Even the Indian Supreme Court has now joined the Indian government to deal a final blow to Pakistan’s hopes that New Delhi would, after all, realise the merits of respecting treaties it has signed in the interest of peace in the subcontinent. The court has ordered the central and state governments to implement an ambitious project of linking 30 rivers, as a flood control measure and to divert waters from surplus areas to the deficient ones. Our water experts, already voicing concern at Indian moves to appropriate Pakistan’s share of water, have sharply reacted to the court decision by terming it water hegemony, part of an all-encompassing strategy to destabilise Pakistan, etc. The linkage of rivers would mean the strangulation of our economy since it would pass total control of the headwaters of our rivers on to India. Simultaneously, it is staging military exercises on Pakistan’s borders to exert pressure.
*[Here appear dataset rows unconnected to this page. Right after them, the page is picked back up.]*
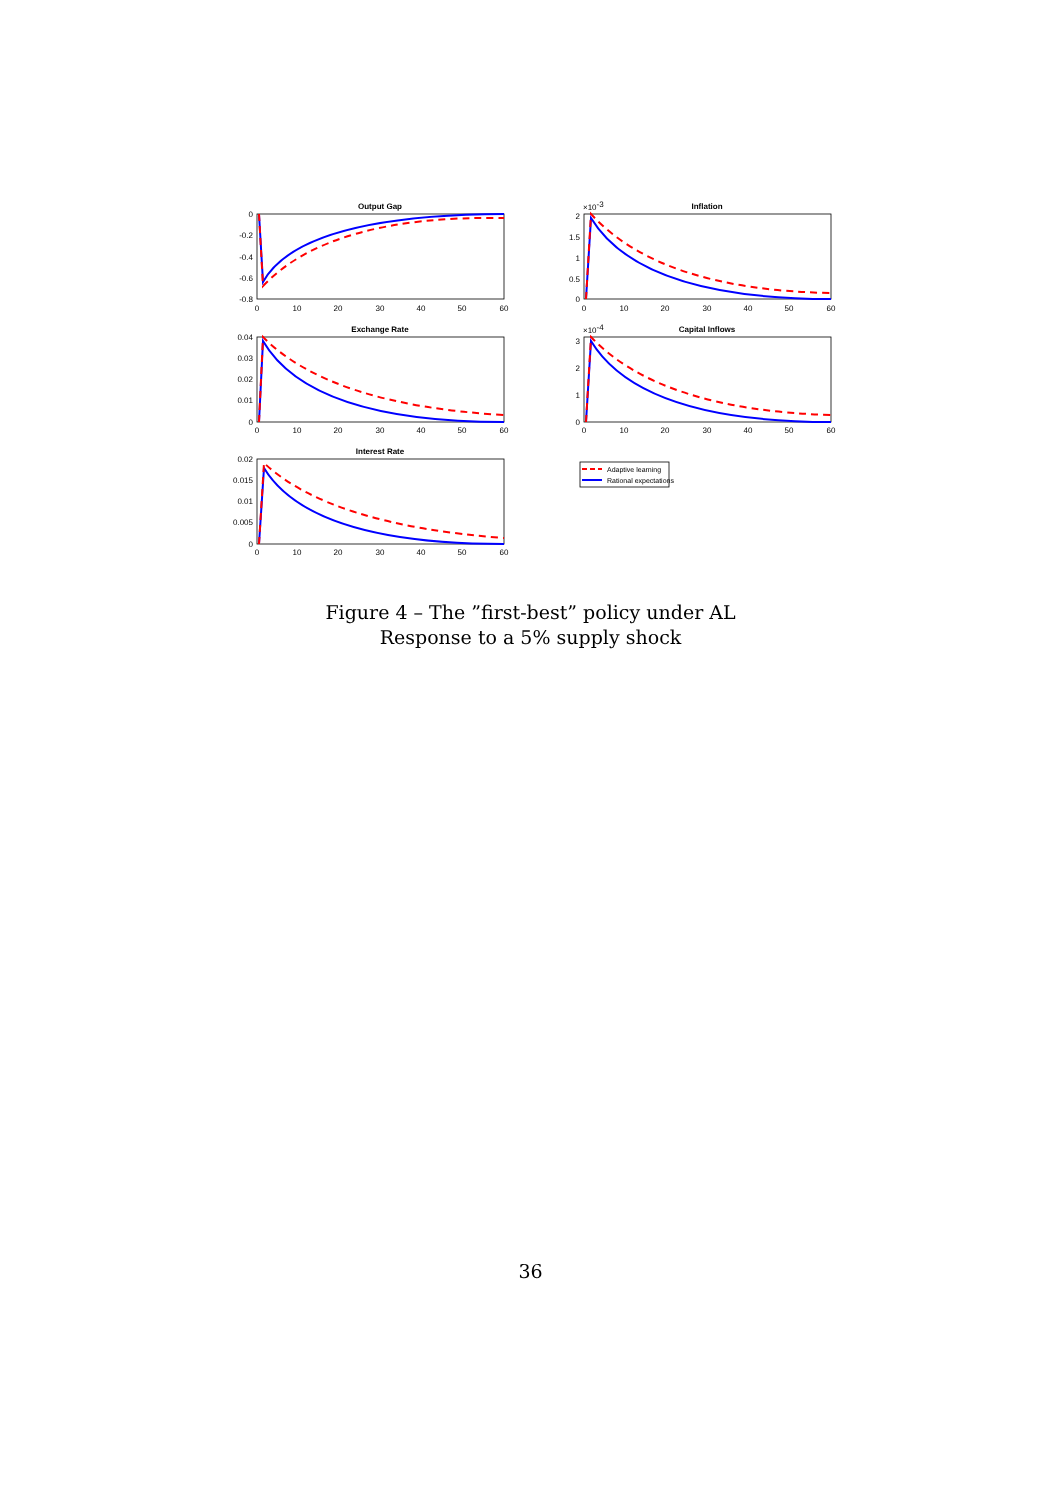Output Gap
Inflation
Exchange Rate
Capital Inflows
Interest Rate
Adaptive learning
Rational expectations
0
-0.2
-0.4
-0.6
-0.8
2
1.5
1
0.5
0
0.04
0.03
0.02
0.01
0
3
2
1
0
0.02
0.015
0.01
0.005
0
×10-3
×10-4
0
10
20
30
40
50
60
0
10
20
30
40
50
60
0
10
20
30
40
50
60
0
10
20
30
40
50
60
0
10
20
30
40
50
60
Figure 4 – The ”first-best” policy under AL
Response to a 5% supply shock
36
It is tragic that all this while we have done virtually nothing to increase our water storage capacity. The Kalabagh Dam project, an ideal and ready site, for a large reservoir that would generate nearly 4,000MW of power and store water not only to facilitate large-scale agriculture, but also to reduce the impact of floods has been the victim of parochial sentiments and squabbling. It is time to give up such attitudes and seriously take up this dam as well as other water storages projects.